In ‘Tween

Daily writing prompt
When are you most happy?

Warning: This post is not fully G or PG.

I never try to be vulgar, but I do try to be honest about what I’m going through.

I have very vivid dreams.

There are two points… while I’m close to being asleep and right after I get up. In the case of the former, I start dreaming about realities that will never be realized at this point of my life or anywhere in the near future.

A husband… that one likely won’t happen…

Children… that will never happen. My body lacks several of the required parts for that.

… Sometimes I feel like less of a woman because of this. Nothing I can do to change the circumstances though.

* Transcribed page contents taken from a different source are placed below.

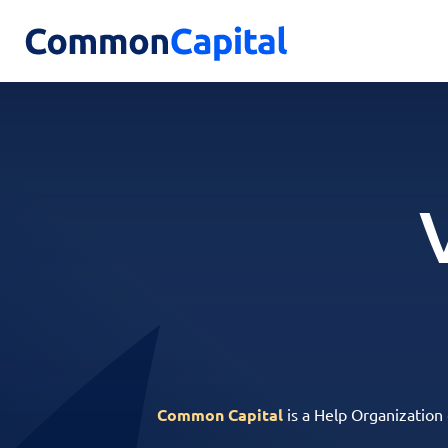
Common Capital
is a Help Organization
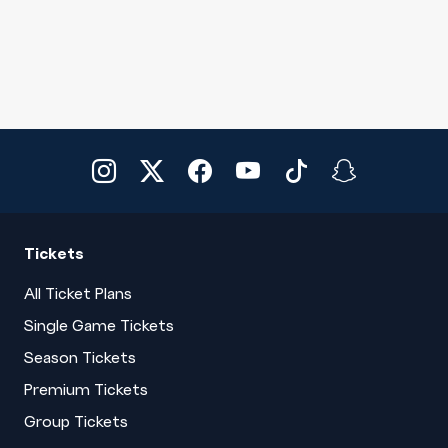
Tickets
All Ticket Plans
Single Game Tickets
Season Tickets
Premium Tickets
Group Tickets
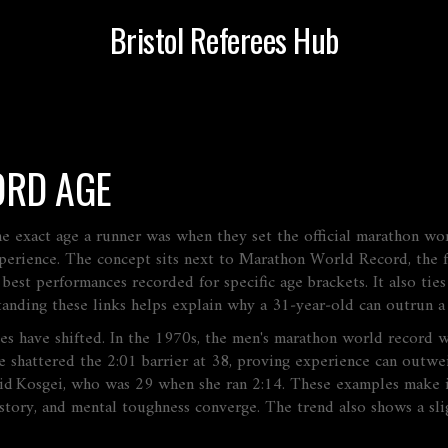
Bristol Referees Hub
RD AGE
he exact age a runner was when they set the official marathon wo
perience.
The concept sits next to
Marathon World Record
,
the 
,
best performances recorded for specific age brackets
. It also tie
tanding these links helps explain why a 31‑year‑old can outrun a
ges have shifted. In the 1970s, the men's marathon world record w
 shattered the 2:01 barrier at 38, proving experience can outwe
gid Kosgei, who was 29 when she ran 2:14. These examples make i
history, and mental toughness converge. The trend also shows a sli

When I’m waking up, my mind is in a pleasant fog… and for a few minutes, I don’t feel any pain or distress.

Then… I have to get up.

And wake up fully.

… I wish I could always hold on to my dreams because they tend to make me happy.

I used to be able to say that what made me most happy was reading and/or writing fanfiction. But since I’ve stopped that…

Well…

And if I’m 100% honest, I was starting to feel distressed writing because of different things my readers were requesting… and some insisting… I write.

Huuu

That said, I have had some doozies for dreams though…

I have, sometimes, awoken only to realize the reality of my situation and started to scream or cry. Those dreams involve seeing dead loved ones for the most part. I used to have very vivid dreams of my grandmother that when I got up, I would rush down the stairs–expecting to see her alive and there with me again.

…The disappointment and heartbreak of the truth…

I’ve also found myself reaching out once when I woke up. For someone who wasn’t there. And since I was apparently having sex in my dream in that instance, I woke up right in the middle of what is still the largest orgasm I’ve ever had.

From a dream.

A dream of all things…

I was struggling to walk because the muscles in my thighs were quivering… and I kept having aftershocks for the next hour.

Wanna talk about cruel?

That was the definition of it.

I still worry my neighbor heard me though the walls… But she’s never said anything so…

I remember pounding my fist on my mattress and suddenly needing to sink my fingers in to hold on, in distress, because I had no control over what was happening to me.

~J. Lyst

… Come to think of it, I don’t think I ever told my psychiatrist about that.

And thankfully it hasn’t happened since so…

… I hope I dream about playing with kittens tonight.